Saturday, March 10, 2012

Content with Content but value in Values

The industry has set some new targets. We've been so focused on academic goals, it's time to bring back values. That's what I've been saying all along. In the practical sense, it's the way to go because what is abundant is cheap, and what is scarce is treasured. Today, Content (information/knowledge) is so abundant it's virtually free. What we've grown so scarce of is Values, and if we casually scan our immediate environment, it's clear how lacking we are in this basic human trait. So people who chase after Content, hoard it, and seek to capitalize on it are going to be disappointed in how little return they are going to get out of it. Those who will benefit most in the near future are those who have cultivated the right Values that can guide them in putting the freely abundant resource of Content to the best use.

By the way, I'm referring to Content and Values within the context of my pet subject, GP, hence I am looking at the issue as an academic working in the industry, not as a layman. Lately, campus has been looking to add value to our year-end results. Not that it hasn't been a preoccupation before, but now that our intake has been attracting increasingly better performing candidates, it's been getting harder to add value to our students year after year, since by their 'O's they are already doing well in their academic subjects.

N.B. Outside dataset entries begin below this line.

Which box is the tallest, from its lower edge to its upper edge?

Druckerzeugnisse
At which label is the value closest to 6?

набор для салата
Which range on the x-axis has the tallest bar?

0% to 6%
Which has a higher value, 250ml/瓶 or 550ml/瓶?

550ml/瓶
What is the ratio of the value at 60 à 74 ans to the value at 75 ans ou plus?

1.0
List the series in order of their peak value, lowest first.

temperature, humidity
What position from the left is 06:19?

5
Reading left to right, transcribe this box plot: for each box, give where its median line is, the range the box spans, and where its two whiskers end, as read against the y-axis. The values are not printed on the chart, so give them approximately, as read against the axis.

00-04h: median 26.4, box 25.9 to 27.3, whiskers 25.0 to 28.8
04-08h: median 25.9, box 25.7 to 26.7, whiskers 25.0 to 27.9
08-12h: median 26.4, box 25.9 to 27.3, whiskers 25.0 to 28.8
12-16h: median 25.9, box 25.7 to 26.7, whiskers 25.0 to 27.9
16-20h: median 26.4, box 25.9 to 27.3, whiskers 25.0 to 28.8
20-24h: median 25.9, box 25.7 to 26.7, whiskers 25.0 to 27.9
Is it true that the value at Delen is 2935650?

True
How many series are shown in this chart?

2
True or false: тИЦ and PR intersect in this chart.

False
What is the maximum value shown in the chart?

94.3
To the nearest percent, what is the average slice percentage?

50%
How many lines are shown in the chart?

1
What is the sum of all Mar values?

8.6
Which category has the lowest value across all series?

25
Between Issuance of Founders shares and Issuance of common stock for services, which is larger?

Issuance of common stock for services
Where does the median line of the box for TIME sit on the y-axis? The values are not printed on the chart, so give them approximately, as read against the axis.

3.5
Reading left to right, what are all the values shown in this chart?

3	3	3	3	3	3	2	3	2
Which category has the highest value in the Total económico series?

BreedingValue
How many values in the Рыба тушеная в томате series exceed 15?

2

It's difficult for us, especially, because we once had students who were happy enough to pass their 'A's; but now our students are aiming for top grades. Our strategies have to change, not in little increments any longer; we have to take bigger and bolder steps. I can only speak for my subject, so I will venture to examine how our grade rubrics work in order to suggest what else we might be doing to squeeze out that extra value to meet and exceed our new expectations.

Remember that there is little value in abundant resources and a much higher value in that which is scarce? Since Content is abundant to the max given our electronic information access and retrieval capabilities today, providing more Content for the kids to study adds little value to their learning. Content makes the difference between outright pass and fail, though, so there is still a bunch of students whom we must feed Content to and they must be content to just scrape through. But if we examine the GP rubric, the higher grades are attainable by exhibiting good judgement in evaluating Content knowledge based on strong moral principles backed up with logical reasoning, communicated clearly and succinctly to others.

If we're wondering how we have the time to 'cover' so much Content and so much skills training in the slightly less than two years that we have with each cohort, I say we up the emphasis on the skills we are lacking in and downplay Content teaching (what most people are so worried about) which is so abundant, it's valueless. After all, in grading GP papers for so many years, it's clear that depth of content does not gain additional marks but instead distracts the candidate from responding to the main question who then fails to show evidence of thinking, reasoning, evaluating and communicating, thus resulting in mediocre to near-fail grades.

Let's be assured that knowing a little about many 'topics' makes a candidate more flexible in dealing with the tough moral questions that he or she will face at the 'A's than a candidate with a lot of knowledge about only a few pet topics. A daily scan of the news as a personal habit is much more beneficial to a student, because it allows him or her to participate in the up-to-the-minute global conversation, than a topical content package that provides a false sense of security. Such packages are more for assuaging guilt than they are useful in training young minds to become global citizens of the 21st century.

Since the JC timeline is two years duration, I think the first year we should train the kids to source Content for themselves, that is to plug themselves into the daily flow of news, to observe patterns of human interaction and to identify people, concerns and events that repeat themselves over time. It's throwing them into the pool at the deep end. It'll be chaotic as they flail about, struggle, curse and complain but most will get the hang of it, while those who are seriously going under are the ones we are watching out for with the rubber ring.

Second year, we push the kids out more to exercise their moral judgement, critical thinking and communication skills as a natural follow-up from their previous experience. Second year is not the time for Content drilling any longer since (ideally) they have already immersed themselves in the ebb and flow of global information currency. What they need now is to be able to pick a point on the Content map and navigate their own way there, and this is going to require more kids getting involved in classroom interaction and less of teacher-talk which just eats into valuable training-time for the kids.

The reason why I've brought up this discussion on values education is because the industry, bless the top management, has clear and good intentions for the needs of our nation but, like the bureaucrats that they are, their only solution for encouraging schools to embark on Values education is to throw money at it. People have the wrong idea that Values education is a separate entity from Subject education. It's not. In fact, Values education is integral to subject mastery (at least it is for GP) and to reward it with money and certificates gives the very wrong impression that a person's values can be exploited for personal gain, and that values are used to differentiate people from one another instead of integrating everyone inclusively through the sharing of the same values in common with one another.

All the more so that we send out the right message of Values education because we are finding ourselves living in an increasingly diverse society, where tension between people groups is running alarmingly high.